Кешка шёл по улице, держал карабин на взводе и присматривался, где можно было бы переночевать, авось где и мелькнёт огонек. Но не мелькнул, и он пошёл к заборам ближе, а заборы были невысокие. За заборами росли яблони, а может, груши, кто их знает, между яблонями или грушами, а может, и сливами, было ровно и красиво даже под снегом; хозяйство угадывалось за домами, а не перед, как ему было бы привычно. Единственное, что искал Кешка, был стог сена, и не находил его. Он прошёл несколько домов и у одного увидел, что калитка не заперта. Он вошёл. На подворье лежал полупрозрачный, уплотнённый оттепелью снег. Следы на снегу были старые, округлые, оплывшие.

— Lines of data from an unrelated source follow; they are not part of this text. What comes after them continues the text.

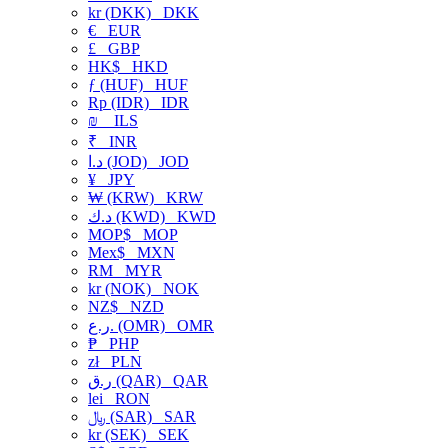
kr (DKK)
DKK
€
EUR
£
GBP
HK$
HKD
ƒ (HUF)
HUF
Rp (IDR)
IDR
₪
ILS
₹
INR
د.ا (JOD)
JOD
¥
JPY
₩ (KRW)
KRW
د.ك (KWD)
KWD
MOP$
MOP
Mex$
MXN
RM
MYR
kr (NOK)
NOK
NZ$
NZD
ر.ع. (OMR)
OMR
₱
PHP
zł
PLN
ر.ق (QAR)
QAR
lei
RON
﷼ (SAR)
SAR
kr (SEK)
SEK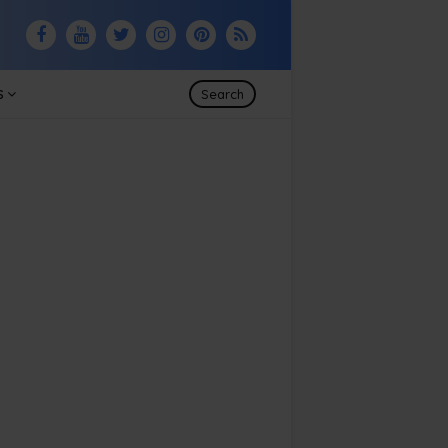
S
Search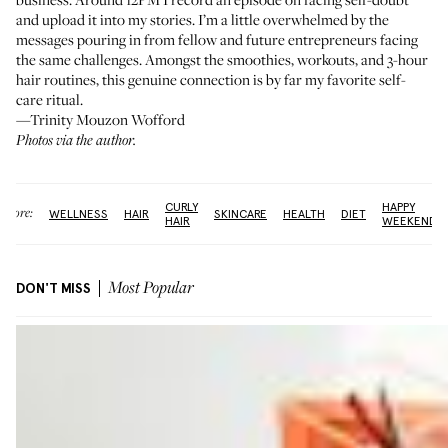
and upload it into my stories. I’m a little overwhelmed by the
messages pouring in from fellow and future entrepreneurs facing
the same challenges. Amongst the smoothies, workouts, and 3-hour
hair routines, this genuine connection is by far my favorite self-
care ritual.
—Trinity Mouzon Wofford
Photos via the author.
CURLY
HAPPY
More:
WELLNESS
HAIR
SKINCARE
HEALTH
DIET
HAIR
WEEKEND
DON'T MISS
Most Popular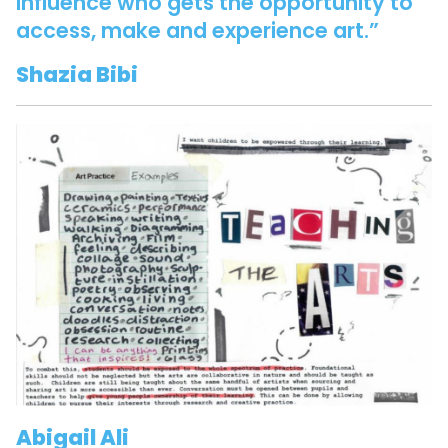
influence who gets the opportunity to
access, make and experience art.”
Shazia Bibi
Abigail Ali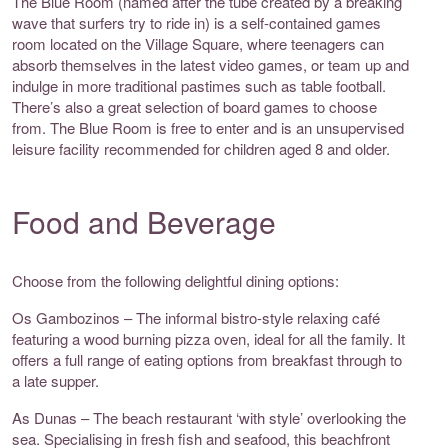
The Blue Room (named after the tube created by a breaking
wave that surfers try to ride in) is a self-contained games
room located on the Village Square, where teenagers can
absorb themselves in the latest video games, or team up and
indulge in more traditional pastimes such as table football.
There’s also a great selection of board games to choose
from. The Blue Room is free to enter and is an unsupervised
leisure facility recommended for children aged 8 and older.
Food and Beverage
Choose from the following delightful dining options:
Os Gambozinos – The informal bistro-style relaxing café
featuring a wood burning pizza oven, ideal for all the family. It
offers a full range of eating options from breakfast through to
a late supper.
As Dunas – The beach restaurant ‘with style’ overlooking the
sea. Specialising in fresh fish and seafood, this beachfront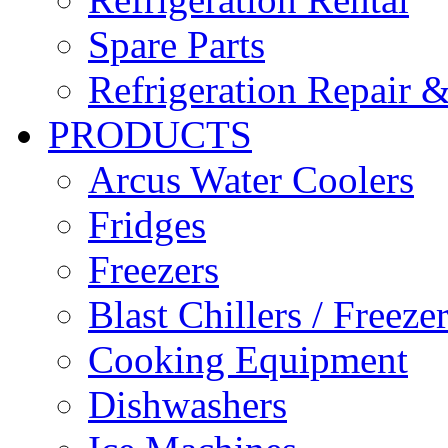
Spare Parts
Refrigeration Repair &
PRODUCTS
Arcus Water Coolers
Fridges
Freezers
Blast Chillers / Freeze
Cooking Equipment
Dishwashers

«Понятно, – подумал Кешка. – Значится, нету здеся никого уже неделю как, а то и поболе! Значится, как только по крепости начали кидать!» Он прошёл за дом, Красотка за ним, Кешка закинул карабин на плечо. За домом на большом подворье все постройки стояли каменные, в одной ворота раскрыты, Кешка заглянул и обнаружил сеновал.
Дальше всё было просто: от заднего штакетника он наломал дровишек, разжёг костерок, приспособил какой-то ящик под зад, разогрел тушёнку, глотнул спиртцу, спасибо братцам, крепостным санитарам, покурил, а сначала пристроил Красотку. Он дымил, Красотка хрустела сеном, целая охапка была у неё под ногами, и всё бы хорошо, только ещё далеко подрагивала канонада.
Когда всё закончилось: еда, табак и дневной запал, – Кешка устало поднялся, проверил, крепко ли привязана Красотка, откинул сено, сделал душистую яму и завалился. А как завалился, так захотелось покурить, но тут надо было решиться или спать, или идти из сеновала, и, думая об этом, Кешка не заметил, как заснул, и ему привиделся Байкал. Большая зеркальная вода, а вдалеке изломанные германские пушки или высокие скалы, огромные, похожие на пушки, и вот его жена Марья Ипатиевна идёт павою с платочком в руке. Одетая, как сестрица милосердия с накидкой на голове и в белом переднике с красным крестом на грудях, а за ней охотник с того берега Мишка Лопыга, по прозвищу Гуран, только у того через плечо перекинут кавалерийский карабин. Большой дощатый плот плывёт по воде Байкала, а Байкал глубо-о-окий, и Кешке стало вдруг тревожно, потому что народу на плоту много – вся его свадьба, а плот уже одним, дальним углом черпает воду, и вода плещется поверх настила, будто кто тащит плот ко дну или зацепился он за что. Кешка услышал явственно, что плот трещит, и проснулся.
Рядом с его ухом жевала сено Красотка.
«Фу, напужала, – махнул на неё рукой Кешка. – Чертова Чесотка!»